DATA IN THIS EXERCISE START
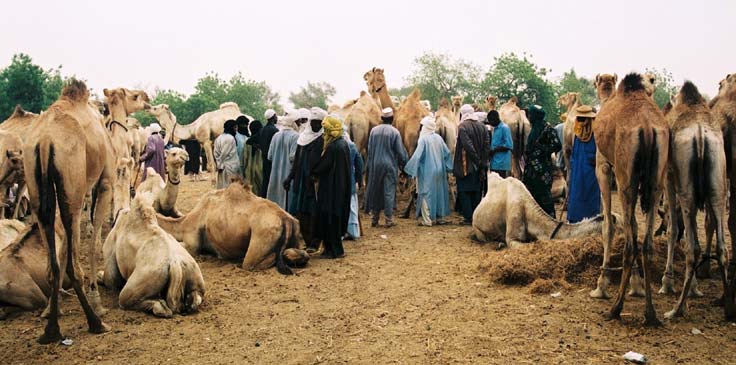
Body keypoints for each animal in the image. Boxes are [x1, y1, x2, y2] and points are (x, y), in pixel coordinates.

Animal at [22, 79, 113, 342]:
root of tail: (44, 142)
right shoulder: (105, 182)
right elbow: (94, 243)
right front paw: (97, 302)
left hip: (37, 189)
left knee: (52, 257)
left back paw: (50, 330)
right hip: (71, 188)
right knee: (73, 260)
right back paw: (95, 322)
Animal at [155, 181, 308, 274]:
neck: (181, 224)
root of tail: (286, 220)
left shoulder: (192, 240)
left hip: (262, 234)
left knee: (253, 262)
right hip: (295, 232)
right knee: (300, 253)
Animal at [588, 72, 668, 326]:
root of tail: (648, 128)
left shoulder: (603, 168)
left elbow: (609, 225)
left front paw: (600, 286)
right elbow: (633, 225)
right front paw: (637, 285)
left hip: (625, 181)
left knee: (630, 244)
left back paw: (615, 309)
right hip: (655, 182)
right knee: (647, 244)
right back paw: (651, 314)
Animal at [660, 80, 728, 318]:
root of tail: (700, 134)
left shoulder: (669, 179)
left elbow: (672, 229)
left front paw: (667, 282)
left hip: (686, 191)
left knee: (693, 247)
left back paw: (677, 309)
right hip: (718, 186)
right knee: (722, 248)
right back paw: (727, 305)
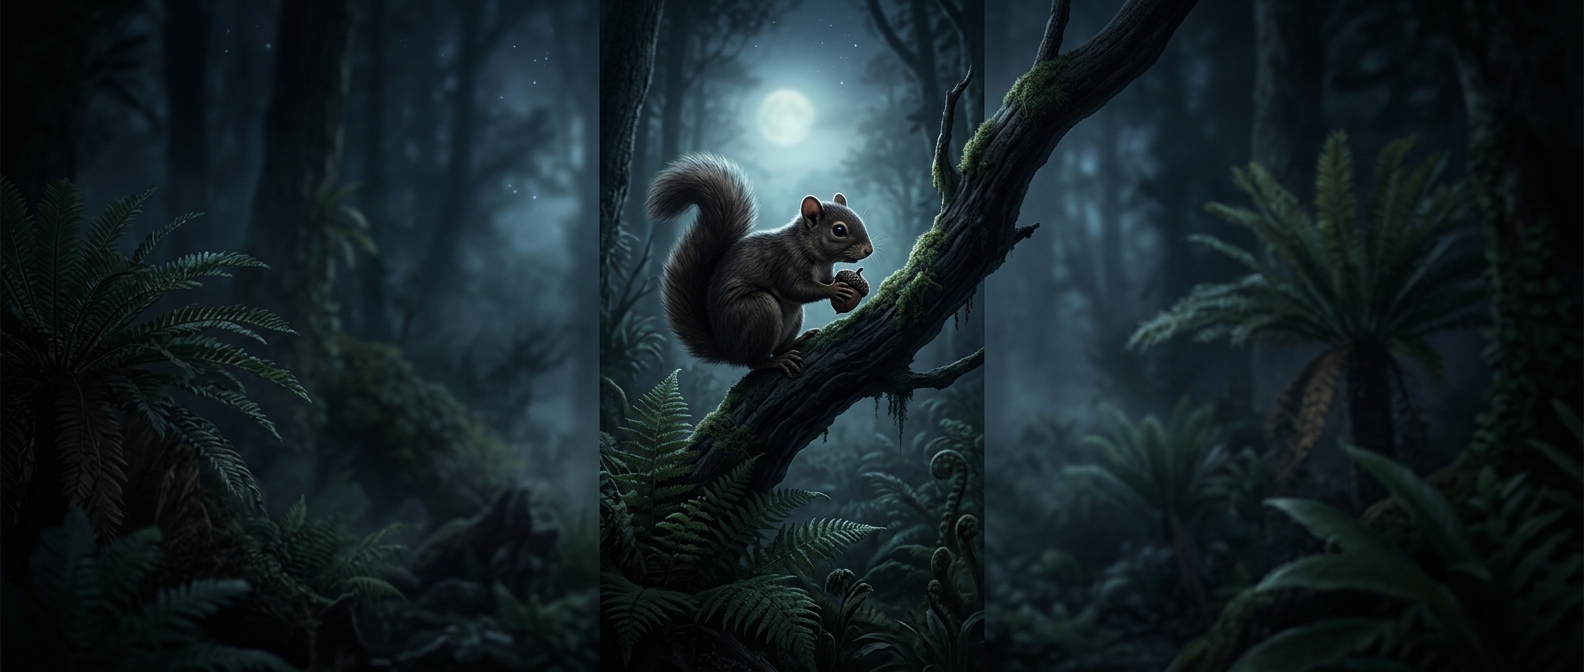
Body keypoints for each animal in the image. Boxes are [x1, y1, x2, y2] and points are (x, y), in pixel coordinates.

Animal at [648, 153, 873, 378]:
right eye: (839, 230)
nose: (868, 250)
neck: (815, 255)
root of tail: (726, 348)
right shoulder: (785, 263)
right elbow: (796, 289)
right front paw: (835, 289)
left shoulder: (824, 271)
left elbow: (823, 281)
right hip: (759, 310)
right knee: (754, 361)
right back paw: (775, 361)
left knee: (777, 348)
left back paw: (798, 340)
DATA IN THIS EXERCISE END
== WORK INSTRUCTIONS ==
Write out nothing but the lines from the start of the data through the line with "left knee: (693, 247)". Leave out the pictures.

== RESPONSE TO THIS TASK ==
Body keypoints for each animal in the image. Boxes are [x1, y1, x2, y2] and points are (x, y), in pixel coordinates.

Animal at [22, 79, 113, 342]:
root of tail: (44, 142)
right shoulder: (105, 182)
right elbow: (94, 243)
right front paw: (97, 302)
left hip: (37, 189)
left knee: (52, 257)
left back paw: (50, 330)
right hip: (71, 188)
right knee: (73, 260)
right back paw: (95, 322)
Animal at [155, 181, 308, 274]:
neck: (181, 224)
root of tail: (286, 220)
left shoulder: (192, 240)
left hip: (262, 234)
left knee: (253, 262)
right hip: (295, 232)
right knee: (300, 253)
Animal at [588, 72, 668, 326]:
root of tail: (648, 128)
left shoulder: (603, 168)
left elbow: (609, 225)
left front paw: (600, 286)
right elbow: (633, 225)
right front paw: (637, 285)
left hip: (625, 181)
left knee: (630, 244)
left back paw: (615, 309)
right hip: (655, 182)
right knee: (647, 244)
right back paw: (651, 314)
Animal at [660, 80, 728, 318]:
root of tail: (700, 134)
left shoulder: (669, 179)
left elbow: (672, 229)
left front paw: (667, 282)
left hip: (686, 191)
left knee: (693, 247)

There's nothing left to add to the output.